Polka dot box with the lid open. A label on the front of the box reads "Our babies"

Grief looks like a black & white polka-dot box holding the ultrasounds of children I’ll never hold. If you too are facing infertility, I’m sorry you’re here.

I’m Annabel Adams. I’m the founder of California Fertility Advocates, a grassroots effort to build support for Assembly Bill (AB) 2029, which would require insurance coverage of IVF in California. In my professional life, I’m a marketer and publicist. But this isn’t what this website is about.

This website was born out of my anger and sadness. For the past three years, I’ve struggled with recurrent pregnancy loss.

I was diagnosed with a “chromosome inversion” right as COVID-19 began to make its way to the U.S. It felt like I was faced with two raging pandemics, both of which would upend my life.

3 years, 6 pregnancy losses, 3 rounds of IVF, over $55,000 paid out of pocket, and I’m still here.

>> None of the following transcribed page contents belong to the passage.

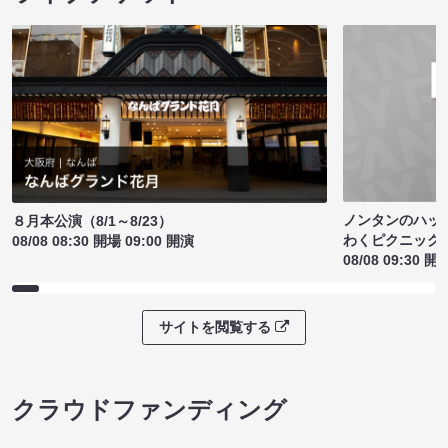
ノンタンのハッ
８月本公演（8/1～8/23）
わくピクニック
08/08 08:30 開場 09:00 開演
08/08 09:30 開
サイトを閲覧する
クラウドファンディング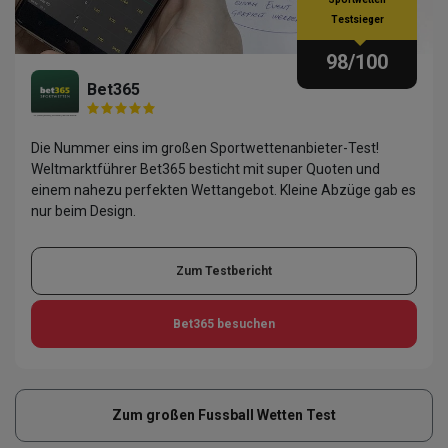
Testsieger
98
/100
Bet365
Die Nummer eins im großen Sportwettenanbieter-Test!
Weltmarktführer Bet365 besticht mit super Quoten und
einem nahezu perfekten Wettangebot. Kleine Abzüge gab es
nur beim Design.
Zum Testbericht
Bet365
besuchen
Zum großen Fussball Wetten Test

What is a chromosome inversion?

A chromosome inversion falls under the umbrella of “structural chromosome rearrangements,” which includes inversions and balanced translocations. Most people don’t know they have one until they try to have children. Though my inversion is rare, balanced translocations affect 1/500 people. Occurring at a microscopic level, these rearrangements have a big impact on fertility. Unfortunately, they’re under-researched and often misunderstood by doctors and even genetic counselors.

Why this website?

Facing a rare form of infertility, I became passionate about two things:

  1. Science communication. As a professional communicator, I know that storytelling connects us. My hope is that if I share stories about how structural chromosome rearrangements affect fertility and complicate everything we think we know about infertility, I might be able to get legislators to care about funding more research in this area.
  2. IVF legislation. Facing infertility is a beast in and of itself. For people with structural chromosome rearrangements, there is hope with IVF because embryos can be tested to see if they’re affected by our rearrangements before they’re transferred. However, employers scarcely offer IVF coverage. To add insult to injury, insurers often define infertility as “inability to conceive,” which precludes many of us. Facing a financial uphill battle to cover your diagnosis feels like your diagnosis has been squared. Your prognosis should not depend on your paycheck.

On this website, I’ll host conversations with experts on how genetics impact fertility, track the latest IVF & reproductive-rights legislation & advocacy opportunities, and offer a space for first-person stories that put a face to the 1 in 8 who battle infertility.